Gue terkejut karena ada yang manggil nama gue. Gue nengok ke arah belakang. Di sana ada si kunyuk yang ngeliatin gue dengan tajam. Gue menyeringai. "Hei bro," sapa gue dengan mengangkat sebelah tangan gue sok akrab.


"Aku mau ngomong." Wajahnya kaku kayak kanebo kering. 


"Yaudah, ngomong aja mantan ketua OSIS," balas gue dengan nada mengejek.


"Tapi bukan di sini," kata si kunyuk setelah mengamati sekitar yang ramai lalu dengan seenaknya sendiri dia keluar kantin.


Cih... Menyebalkan.


"Lang, ada urusan apa elo sama Agam?" Tanya Afif dengan wajah penasaran.


"Kepo Lo," balas gue seraya berjalan keluar ngikutin si kunyuk yang satu itu.


***


"Ada urusan apa elo manggil gue?"


"Aku cuma mau kamu jauh-jauh dari Hani," kata si kunyuk dengan kurang ajarnya. Emang dia siapa? Kakak Hani, bukan. Pacar, apalagi. Lalu apa hak dia perintah-perintah gue.


"Bisa nggak sih, nggak usah pake aku-kamu. Gue geli dengernya. Lagian tenang aja, di sini cuma ada elo sama gue doang kok. Gue jamin image Lo sebagai cowok teladan dan sopan masih berlaku selama gue nggak nyebarin ke semua orang sifat asli lo." Gue bersandar di tembok belakang sekolah seraya melipat kedua tangan gue.


"Heh, jadi elo tau gue. Baguslah kalo gitu. Gue nggak usah capek-capek lagi buat akting." Si kunyuk menyeringai.


"Btw, elo kok bisa tau gue yang sebenernya?" Katanya dengan tampang yang sangat menyebalkan.


"Bukan urusan elo gue tau dari mana," jawab gue sombong.


"Ibarat pepatah, sepandai-pandainya tupai melompat pada akhirnya jatuh juga. Gue betul kan?" Balas gue sok pinter.


"Tumben otak anak IPS digunain," ujarnya dengan nada mengejek. Ternyata si kunyuk lagi bales dendam.

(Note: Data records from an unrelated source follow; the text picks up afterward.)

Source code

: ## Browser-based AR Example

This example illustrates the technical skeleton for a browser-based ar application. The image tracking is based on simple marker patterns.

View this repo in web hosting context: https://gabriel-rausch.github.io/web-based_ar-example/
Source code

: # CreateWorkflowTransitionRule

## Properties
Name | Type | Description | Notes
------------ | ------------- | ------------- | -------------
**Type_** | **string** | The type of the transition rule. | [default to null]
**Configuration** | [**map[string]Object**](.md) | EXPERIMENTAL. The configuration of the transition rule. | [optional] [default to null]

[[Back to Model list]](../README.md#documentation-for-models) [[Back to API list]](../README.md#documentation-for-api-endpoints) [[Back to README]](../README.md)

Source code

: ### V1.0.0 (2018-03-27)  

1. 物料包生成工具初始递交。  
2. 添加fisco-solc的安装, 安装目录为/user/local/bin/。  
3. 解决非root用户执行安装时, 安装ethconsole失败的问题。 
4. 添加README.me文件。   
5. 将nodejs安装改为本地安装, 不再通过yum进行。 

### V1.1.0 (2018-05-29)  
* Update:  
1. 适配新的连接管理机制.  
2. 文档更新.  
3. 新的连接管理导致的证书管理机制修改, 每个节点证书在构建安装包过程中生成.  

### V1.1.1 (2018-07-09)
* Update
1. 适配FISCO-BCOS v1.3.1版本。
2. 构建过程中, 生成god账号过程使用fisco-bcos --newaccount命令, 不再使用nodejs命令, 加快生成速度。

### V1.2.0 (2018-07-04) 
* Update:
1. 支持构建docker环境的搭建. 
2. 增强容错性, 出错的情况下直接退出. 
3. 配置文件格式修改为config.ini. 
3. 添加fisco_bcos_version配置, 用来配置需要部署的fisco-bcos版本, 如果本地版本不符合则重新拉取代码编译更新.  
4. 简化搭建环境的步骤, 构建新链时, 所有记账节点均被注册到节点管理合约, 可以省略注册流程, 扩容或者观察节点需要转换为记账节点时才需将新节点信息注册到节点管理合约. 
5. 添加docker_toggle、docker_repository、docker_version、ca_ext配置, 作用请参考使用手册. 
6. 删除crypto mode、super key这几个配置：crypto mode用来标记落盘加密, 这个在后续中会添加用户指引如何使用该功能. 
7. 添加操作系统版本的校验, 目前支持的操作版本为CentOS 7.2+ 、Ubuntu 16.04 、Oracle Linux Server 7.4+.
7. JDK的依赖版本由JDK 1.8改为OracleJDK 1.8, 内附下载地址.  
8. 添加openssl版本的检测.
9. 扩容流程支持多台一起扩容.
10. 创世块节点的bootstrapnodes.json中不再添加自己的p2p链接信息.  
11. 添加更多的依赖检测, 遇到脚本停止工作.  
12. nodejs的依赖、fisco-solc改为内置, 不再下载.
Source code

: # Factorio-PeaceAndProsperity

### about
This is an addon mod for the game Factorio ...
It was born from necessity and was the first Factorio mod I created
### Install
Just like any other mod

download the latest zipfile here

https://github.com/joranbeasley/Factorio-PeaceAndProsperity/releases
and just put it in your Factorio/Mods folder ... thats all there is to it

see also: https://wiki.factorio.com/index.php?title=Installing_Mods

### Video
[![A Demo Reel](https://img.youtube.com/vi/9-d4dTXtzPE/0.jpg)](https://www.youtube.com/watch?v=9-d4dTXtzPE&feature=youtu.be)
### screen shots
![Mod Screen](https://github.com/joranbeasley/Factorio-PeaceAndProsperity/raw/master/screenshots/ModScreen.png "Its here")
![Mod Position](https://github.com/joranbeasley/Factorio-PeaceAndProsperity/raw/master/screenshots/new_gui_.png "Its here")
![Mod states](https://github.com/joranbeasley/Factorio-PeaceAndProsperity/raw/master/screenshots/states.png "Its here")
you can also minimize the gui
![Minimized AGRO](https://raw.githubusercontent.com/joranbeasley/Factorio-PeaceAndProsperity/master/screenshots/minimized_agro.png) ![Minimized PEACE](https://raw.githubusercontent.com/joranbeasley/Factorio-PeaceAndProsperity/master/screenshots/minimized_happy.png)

"Kasian banget semua orang di sekolah ini ya, kecuali gue tentunya. Mereka bisa ketipu wajah palsu lo. Mu-rid te-la-dan," ujar gue balas mengejeknya dengan mengeja dua kata terakhir.


"Tentu aja karena gue hebat," ujarnya dengan wajah bangga seraya duduk di meja yang udah nggak terpakai yang sengaja di tumpuk di belakang sekolah.


"To the poin aja lah, apa maksud Lo main perintah gue seenak jidat Lo sendiri buat jauhin Hani. Emang elo siapanya Hani?" Entah kenapa gue jadi emosi waktu liat wajah asli si kunyuk itu.


"Gue akui elo lawan paling berat buat gue. Tapi inget baik-baik. Gue nggak akan biarin Hani sama elo. Karena apa? Karena seseorang yang udah gue jadiin target harus jadi milik gue."


"Nggak bisa gitu dong bro," ujar gue mencoba mengontrol emosi gue.


"Nggak bisa kenapa? Dari awal gue udah ngincer Hani duluan. Terus tiba-tiba aja elo putus dari cewek centil itu demi deketin Hani. Jelas gue nggak terima." Dia menyeringai dengan lebar. Sungguh berbeda seratus delapan puluh derajat dari Agam yang semua orang tau. Untung gue udah tau sifat asli tuh orang. Jadi gue nggak akan tertipu wajah kalemnya dengan mudah.


"Gue baru sadar kalo Hani itu cantik. Jadi apa salahnya kalo gue deketin dia. Lagian gue jomblo, apa salahnya coba," jawab gue dengan sedikit mengulas senyum.


"Salah, karena elo deketin cewek yang gue mau." Wajahnya merah dengan tangan terkepal kuat menatap gue dengan tatapan tajam.


Gue mendengus kencang. "Tapi gue ngerasa kalo Hani suka sama gue." Pancing gue supaya dia memperlihatkan wajah aslinya.


"Jangan pernah macem-macem sama gue. Elo pikir gue nggak tau perbuatan licik elo sama temen Lo waktu itu di mal."


"Jadi elo udah tau semuanya," balas gue nggak begitu terkejut.


"Gue nemuin elo cuma mau ngasih peringatan aja." Dia turun dari meja itu dan berlalu ninggalin gue sendirian.


"Cih... Dia pikir gue takut apa," gumam gue kesal.